▶ _What is required_: Count the lines below that contain the string "Barcenillas", treating uppercase and lowercase letters as different. Reply with the number alone.

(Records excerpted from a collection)
┌──

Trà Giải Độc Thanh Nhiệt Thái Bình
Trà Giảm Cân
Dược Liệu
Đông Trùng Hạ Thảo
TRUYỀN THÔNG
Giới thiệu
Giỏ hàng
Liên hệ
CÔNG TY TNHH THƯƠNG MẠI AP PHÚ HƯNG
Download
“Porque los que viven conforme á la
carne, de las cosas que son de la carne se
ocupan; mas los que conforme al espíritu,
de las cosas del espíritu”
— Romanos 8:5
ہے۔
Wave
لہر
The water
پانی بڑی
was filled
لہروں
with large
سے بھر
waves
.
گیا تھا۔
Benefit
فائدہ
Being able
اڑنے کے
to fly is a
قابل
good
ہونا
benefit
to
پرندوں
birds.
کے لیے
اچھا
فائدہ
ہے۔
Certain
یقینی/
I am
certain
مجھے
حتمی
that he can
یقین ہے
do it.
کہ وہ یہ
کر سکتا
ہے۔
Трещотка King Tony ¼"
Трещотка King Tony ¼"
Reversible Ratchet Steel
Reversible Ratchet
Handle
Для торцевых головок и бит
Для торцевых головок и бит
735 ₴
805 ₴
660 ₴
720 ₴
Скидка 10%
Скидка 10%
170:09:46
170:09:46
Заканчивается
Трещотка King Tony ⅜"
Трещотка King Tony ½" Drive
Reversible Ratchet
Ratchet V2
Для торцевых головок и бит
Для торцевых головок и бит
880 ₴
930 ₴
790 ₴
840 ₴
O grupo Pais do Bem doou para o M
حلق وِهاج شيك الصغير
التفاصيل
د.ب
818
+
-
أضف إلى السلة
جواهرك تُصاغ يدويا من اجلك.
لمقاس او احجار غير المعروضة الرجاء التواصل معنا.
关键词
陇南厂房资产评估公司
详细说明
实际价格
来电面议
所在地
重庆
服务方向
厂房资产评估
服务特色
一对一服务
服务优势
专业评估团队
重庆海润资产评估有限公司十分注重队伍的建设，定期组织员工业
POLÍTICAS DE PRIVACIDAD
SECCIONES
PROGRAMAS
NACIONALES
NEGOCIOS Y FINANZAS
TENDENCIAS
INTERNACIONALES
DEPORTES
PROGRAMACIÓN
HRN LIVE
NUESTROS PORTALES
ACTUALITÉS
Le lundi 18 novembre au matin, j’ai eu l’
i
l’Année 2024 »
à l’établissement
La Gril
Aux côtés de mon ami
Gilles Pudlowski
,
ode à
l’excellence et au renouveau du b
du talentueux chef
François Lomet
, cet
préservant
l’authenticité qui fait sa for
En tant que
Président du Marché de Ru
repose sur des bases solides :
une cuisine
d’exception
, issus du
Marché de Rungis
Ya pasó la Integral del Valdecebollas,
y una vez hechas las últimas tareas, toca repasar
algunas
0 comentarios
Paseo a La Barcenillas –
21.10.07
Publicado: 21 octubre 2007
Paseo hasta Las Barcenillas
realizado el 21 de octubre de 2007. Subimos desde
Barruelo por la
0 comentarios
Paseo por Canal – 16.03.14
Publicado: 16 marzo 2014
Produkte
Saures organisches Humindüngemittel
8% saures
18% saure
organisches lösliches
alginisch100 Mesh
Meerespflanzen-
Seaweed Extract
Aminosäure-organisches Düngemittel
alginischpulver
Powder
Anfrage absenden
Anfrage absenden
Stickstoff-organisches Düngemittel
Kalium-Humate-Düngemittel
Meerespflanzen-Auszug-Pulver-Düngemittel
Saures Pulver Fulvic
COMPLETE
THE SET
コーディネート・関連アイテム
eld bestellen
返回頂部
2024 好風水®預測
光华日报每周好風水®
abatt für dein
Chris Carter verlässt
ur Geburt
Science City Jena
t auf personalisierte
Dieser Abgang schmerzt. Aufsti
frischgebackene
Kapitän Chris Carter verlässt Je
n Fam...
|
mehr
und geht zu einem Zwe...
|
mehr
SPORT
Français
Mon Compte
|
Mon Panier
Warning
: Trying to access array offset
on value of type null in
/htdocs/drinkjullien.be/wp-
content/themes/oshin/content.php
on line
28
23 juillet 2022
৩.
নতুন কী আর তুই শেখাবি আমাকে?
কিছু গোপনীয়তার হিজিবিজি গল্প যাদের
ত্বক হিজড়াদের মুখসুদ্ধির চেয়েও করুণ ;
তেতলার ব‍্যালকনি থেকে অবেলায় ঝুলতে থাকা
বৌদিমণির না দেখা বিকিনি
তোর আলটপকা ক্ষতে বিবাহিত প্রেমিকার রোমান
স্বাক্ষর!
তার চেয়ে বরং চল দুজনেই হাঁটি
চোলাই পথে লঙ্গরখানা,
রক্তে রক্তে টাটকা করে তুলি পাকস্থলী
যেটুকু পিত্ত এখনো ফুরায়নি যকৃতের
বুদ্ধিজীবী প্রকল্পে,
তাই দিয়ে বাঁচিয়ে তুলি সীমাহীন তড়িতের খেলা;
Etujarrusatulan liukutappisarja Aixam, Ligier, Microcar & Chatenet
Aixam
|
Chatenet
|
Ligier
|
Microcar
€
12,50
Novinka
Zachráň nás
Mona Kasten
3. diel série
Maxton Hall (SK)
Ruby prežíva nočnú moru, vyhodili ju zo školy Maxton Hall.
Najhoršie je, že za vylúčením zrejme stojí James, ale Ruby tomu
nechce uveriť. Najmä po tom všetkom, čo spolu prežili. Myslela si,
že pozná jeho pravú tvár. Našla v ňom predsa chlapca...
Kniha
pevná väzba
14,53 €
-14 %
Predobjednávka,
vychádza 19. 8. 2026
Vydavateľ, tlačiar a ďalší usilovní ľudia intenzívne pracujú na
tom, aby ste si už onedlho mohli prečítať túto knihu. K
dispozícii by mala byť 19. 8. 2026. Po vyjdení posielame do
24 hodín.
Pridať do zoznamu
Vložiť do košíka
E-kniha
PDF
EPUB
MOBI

└──

▶ _Completed task_: 2